As an exercise, copy out the entries exactly as written.

-- Opening Marker --

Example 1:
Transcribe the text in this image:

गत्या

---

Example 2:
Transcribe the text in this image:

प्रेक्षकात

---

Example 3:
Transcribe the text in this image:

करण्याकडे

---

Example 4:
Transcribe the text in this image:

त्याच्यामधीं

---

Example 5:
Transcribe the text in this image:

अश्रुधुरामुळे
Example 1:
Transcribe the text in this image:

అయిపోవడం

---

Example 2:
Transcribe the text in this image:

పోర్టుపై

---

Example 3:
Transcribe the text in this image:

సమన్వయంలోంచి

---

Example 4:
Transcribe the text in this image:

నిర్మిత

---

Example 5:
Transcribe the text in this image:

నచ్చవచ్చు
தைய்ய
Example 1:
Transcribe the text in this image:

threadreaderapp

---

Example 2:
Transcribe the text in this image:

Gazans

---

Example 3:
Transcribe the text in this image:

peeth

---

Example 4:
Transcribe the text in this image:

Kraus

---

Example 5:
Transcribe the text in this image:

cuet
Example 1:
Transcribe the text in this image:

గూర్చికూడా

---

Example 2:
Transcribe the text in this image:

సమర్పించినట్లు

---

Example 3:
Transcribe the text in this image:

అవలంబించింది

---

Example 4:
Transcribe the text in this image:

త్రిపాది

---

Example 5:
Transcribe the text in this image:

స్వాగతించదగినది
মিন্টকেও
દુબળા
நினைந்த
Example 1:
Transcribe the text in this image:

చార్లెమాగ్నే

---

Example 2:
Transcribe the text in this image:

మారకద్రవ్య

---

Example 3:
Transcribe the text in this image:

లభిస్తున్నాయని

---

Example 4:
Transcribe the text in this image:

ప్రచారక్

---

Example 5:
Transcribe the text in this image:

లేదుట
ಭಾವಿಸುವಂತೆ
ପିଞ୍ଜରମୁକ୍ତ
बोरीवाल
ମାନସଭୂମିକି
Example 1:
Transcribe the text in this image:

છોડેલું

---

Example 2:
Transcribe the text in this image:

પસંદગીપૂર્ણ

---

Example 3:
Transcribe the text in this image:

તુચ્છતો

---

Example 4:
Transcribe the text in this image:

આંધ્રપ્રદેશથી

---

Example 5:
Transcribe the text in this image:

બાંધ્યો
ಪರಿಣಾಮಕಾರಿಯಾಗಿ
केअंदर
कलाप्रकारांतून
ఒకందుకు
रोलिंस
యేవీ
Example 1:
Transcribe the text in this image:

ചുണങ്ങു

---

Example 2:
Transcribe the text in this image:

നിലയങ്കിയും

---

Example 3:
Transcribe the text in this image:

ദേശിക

-- Closing Marker --

Answer for this exercise ::
Example 1:
Transcribe the text in this image:

गत्या

---

Example 2:
Transcribe the text in this image:

प्रेक्षकात

---

Example 3:
Transcribe the text in this image:

करण्याकडे

---

Example 4:
Transcribe the text in this image:

त्याच्यामधीं

---

Example 5:
Transcribe the text in this image:

अश्रुधुरामुळे
Example 1:
Transcribe the text in this image:

అయిపోవడం

---

Example 2:
Transcribe the text in this image:

పోర్టుపై

---

Example 3:
Transcribe the text in this image:

సమన్వయంలోంచి

---

Example 4:
Transcribe the text in this image:

నిర్మిత

---

Example 5:
Transcribe the text in this image:

నచ్చవచ్చు
தைய்ய
Example 1:
Transcribe the text in this image:

threadreaderapp

---

Example 2:
Transcribe the text in this image:

Gazans

---

Example 3:
Transcribe the text in this image:

peeth

---

Example 4:
Transcribe the text in this image:

Kraus

---

Example 5:
Transcribe the text in this image:

cuet
Example 1:
Transcribe the text in this image:

గూర్చికూడా

---

Example 2:
Transcribe the text in this image:

సమర్పించినట్లు

---

Example 3:
Transcribe the text in this image:

అవలంబించింది

---

Example 4:
Transcribe the text in this image:

త్రిపాది

---

Example 5:
Transcribe the text in this image:

స్వాగతించదగినది
মিন্টকেও
દુબળા
நினைந்த
Example 1:
Transcribe the text in this image:

చార్లెమాగ్నే

---

Example 2:
Transcribe the text in this image:

మారకద్రవ్య

---

Example 3:
Transcribe the text in this image:

లభిస్తున్నాయని

---

Example 4:
Transcribe the text in this image:

ప్రచారక్

---

Example 5:
Transcribe the text in this image:

లేదుట
ಭಾವಿಸುವಂತೆ
ପିଞ୍ଜରମୁକ୍ତ
बोरीवाल
ମାନସଭୂମିକି
Example 1:
Transcribe the text in this image:

છોડેલું

---

Example 2:
Transcribe the text in this image:

પસંદગીપૂર્ણ

---

Example 3:
Transcribe the text in this image:

તુચ્છતો

---

Example 4:
Transcribe the text in this image:

આંધ્રપ્રદેશથી

---

Example 5:
Transcribe the text in this image:

બાંધ્યો
ಪರಿಣಾಮಕಾರಿಯಾಗಿ
केअंदर
कलाप्रकारांतून
ఒకందుకు
रोलिंस
యేవీ
Example 1:
Transcribe the text in this image:

ചുണങ്ങു

---

Example 2:
Transcribe the text in this image:

നിലയങ്കിയും

---

Example 3:
Transcribe the text in this image:

ദേശിക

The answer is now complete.